Start of Reading text

Seed therapy has been used for years to treat prostate cancer successfully, Kuske noted, and was even used years ago to treat breast cancer. But the technology has improved greatly, said Kuske, who also serves as a consultant for Nucletron, a radiotherapy company, and Cianna Medical, which makes a breast brachytherapy device.
The treatment may appeal to women who don't want to have their augmented breast removed, said Dr. Christy Russell, associate professor of medicine at the University of Southern California's Norris Cancer Center in Los Angeles and chair of the American Cancer Society's Breast Cancer Advisory Committee.
Women with augmented breasts who develop breast cancer can undergo mastectomy and reconstruction, she said, but some women want to keep the augmented breast instead.
"It's a fine study," Russell said. "But his follow-up is too short, and there are too few patients." More study is needed, she said.
Longer follow-up is definitely needed, agreed Dr. Nayana Vora, professor of radiation oncology, City of Hope Comprehensive Cancer Center, Duarte, Calif. "Most capsular contracture happens within two years after radiation therapy," she noted.
Many women, she said, will still opt for mastectomy and reconstruction. But the brachytherapy option may be an alternative for those who don't want to give up their augmented breasts.
But, Vora stressed, this is only for women with small tumors, probably less than 3 centimeters in diameter. "I would not offer this to the patient with a larger tumor," she said, because the radiation oncologist would need to treat more of the breast, thus increasing the risk of capsular contracture.

End of Reading text
Start of Data records

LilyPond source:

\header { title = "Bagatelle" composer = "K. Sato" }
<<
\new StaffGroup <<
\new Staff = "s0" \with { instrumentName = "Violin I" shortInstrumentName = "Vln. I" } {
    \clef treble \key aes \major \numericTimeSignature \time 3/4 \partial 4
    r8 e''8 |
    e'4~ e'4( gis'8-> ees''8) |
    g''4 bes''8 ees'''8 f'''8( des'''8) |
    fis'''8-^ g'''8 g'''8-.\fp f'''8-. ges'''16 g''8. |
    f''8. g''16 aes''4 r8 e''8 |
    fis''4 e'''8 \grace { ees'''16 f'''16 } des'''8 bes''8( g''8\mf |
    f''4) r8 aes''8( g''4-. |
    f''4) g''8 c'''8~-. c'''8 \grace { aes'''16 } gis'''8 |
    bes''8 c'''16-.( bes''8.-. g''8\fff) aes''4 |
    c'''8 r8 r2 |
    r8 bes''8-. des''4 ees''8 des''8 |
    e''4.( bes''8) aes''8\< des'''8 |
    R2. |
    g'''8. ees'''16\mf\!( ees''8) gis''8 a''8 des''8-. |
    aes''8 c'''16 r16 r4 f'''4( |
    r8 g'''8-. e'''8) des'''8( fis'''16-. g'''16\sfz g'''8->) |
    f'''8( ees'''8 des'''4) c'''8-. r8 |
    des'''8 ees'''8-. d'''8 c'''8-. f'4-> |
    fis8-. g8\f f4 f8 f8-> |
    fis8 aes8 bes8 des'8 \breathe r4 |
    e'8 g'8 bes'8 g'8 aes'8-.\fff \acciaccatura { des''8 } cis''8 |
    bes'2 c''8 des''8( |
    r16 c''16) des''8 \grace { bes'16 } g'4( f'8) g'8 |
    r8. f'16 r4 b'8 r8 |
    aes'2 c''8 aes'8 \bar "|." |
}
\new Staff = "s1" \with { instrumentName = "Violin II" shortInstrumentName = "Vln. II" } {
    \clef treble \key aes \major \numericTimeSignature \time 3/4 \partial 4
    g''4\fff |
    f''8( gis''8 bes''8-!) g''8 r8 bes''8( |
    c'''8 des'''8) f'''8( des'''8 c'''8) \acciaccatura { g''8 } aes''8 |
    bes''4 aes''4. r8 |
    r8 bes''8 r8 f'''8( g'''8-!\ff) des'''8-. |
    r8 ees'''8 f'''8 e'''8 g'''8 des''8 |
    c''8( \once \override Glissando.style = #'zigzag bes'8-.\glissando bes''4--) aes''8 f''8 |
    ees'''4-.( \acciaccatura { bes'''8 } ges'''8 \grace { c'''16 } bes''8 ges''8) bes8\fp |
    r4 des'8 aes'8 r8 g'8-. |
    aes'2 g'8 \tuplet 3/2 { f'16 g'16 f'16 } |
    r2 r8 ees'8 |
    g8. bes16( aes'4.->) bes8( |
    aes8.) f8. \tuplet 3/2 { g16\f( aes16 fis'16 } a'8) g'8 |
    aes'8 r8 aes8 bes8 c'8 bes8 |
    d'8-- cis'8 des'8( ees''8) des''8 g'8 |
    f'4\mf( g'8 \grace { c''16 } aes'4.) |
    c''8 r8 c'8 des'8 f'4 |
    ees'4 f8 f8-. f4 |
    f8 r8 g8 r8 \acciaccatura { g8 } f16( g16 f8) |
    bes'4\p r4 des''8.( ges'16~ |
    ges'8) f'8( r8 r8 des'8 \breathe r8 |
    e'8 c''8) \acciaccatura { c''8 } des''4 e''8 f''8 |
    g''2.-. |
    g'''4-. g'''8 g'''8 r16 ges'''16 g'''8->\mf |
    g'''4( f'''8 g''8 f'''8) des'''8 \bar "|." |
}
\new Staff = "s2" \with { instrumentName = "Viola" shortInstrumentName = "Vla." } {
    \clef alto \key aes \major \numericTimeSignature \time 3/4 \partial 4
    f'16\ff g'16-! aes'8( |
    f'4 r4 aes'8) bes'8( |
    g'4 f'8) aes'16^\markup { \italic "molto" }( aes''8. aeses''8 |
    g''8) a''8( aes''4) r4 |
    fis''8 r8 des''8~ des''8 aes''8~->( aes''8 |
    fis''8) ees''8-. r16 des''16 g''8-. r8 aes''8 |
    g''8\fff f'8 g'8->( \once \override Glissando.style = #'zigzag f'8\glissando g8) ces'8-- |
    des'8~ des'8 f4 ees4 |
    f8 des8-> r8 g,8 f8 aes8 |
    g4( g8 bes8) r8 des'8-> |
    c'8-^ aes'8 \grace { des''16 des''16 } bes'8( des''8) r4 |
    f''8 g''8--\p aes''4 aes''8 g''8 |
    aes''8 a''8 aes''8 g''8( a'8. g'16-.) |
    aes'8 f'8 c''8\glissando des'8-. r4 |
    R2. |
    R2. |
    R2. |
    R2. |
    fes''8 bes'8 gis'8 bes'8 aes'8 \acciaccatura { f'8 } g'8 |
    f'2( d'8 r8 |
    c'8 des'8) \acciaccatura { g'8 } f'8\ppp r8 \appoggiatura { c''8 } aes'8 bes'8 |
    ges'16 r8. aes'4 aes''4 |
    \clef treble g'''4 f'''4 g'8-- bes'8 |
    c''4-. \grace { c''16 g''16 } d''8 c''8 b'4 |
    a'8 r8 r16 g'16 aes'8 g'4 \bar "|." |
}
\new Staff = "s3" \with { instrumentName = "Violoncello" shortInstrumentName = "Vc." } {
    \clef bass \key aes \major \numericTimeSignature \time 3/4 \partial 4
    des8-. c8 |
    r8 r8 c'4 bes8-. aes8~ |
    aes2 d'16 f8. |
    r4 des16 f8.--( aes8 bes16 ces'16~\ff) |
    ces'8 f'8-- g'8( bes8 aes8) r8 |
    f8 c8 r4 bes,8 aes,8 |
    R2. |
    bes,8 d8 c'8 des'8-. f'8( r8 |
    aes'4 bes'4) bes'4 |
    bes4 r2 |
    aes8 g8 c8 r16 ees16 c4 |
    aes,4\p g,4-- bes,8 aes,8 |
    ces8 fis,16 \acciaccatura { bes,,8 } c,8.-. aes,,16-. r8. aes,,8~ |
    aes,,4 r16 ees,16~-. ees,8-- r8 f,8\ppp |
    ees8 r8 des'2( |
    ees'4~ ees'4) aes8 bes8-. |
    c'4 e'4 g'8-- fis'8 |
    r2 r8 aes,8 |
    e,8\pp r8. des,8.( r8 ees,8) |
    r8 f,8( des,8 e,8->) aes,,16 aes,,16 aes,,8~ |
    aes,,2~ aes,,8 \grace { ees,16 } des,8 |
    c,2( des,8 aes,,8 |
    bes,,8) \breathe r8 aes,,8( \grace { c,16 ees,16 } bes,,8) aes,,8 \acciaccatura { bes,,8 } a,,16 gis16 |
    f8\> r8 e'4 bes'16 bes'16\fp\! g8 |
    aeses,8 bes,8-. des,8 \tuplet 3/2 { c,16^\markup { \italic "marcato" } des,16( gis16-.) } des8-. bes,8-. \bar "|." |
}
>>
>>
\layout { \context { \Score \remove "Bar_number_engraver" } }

End of Data records

● **Task details**: According to the breast brachytherapy article, within what period after radiation therapy does most capsular contracture happen?

● **Response to the task**: Within two years after radiation therapy.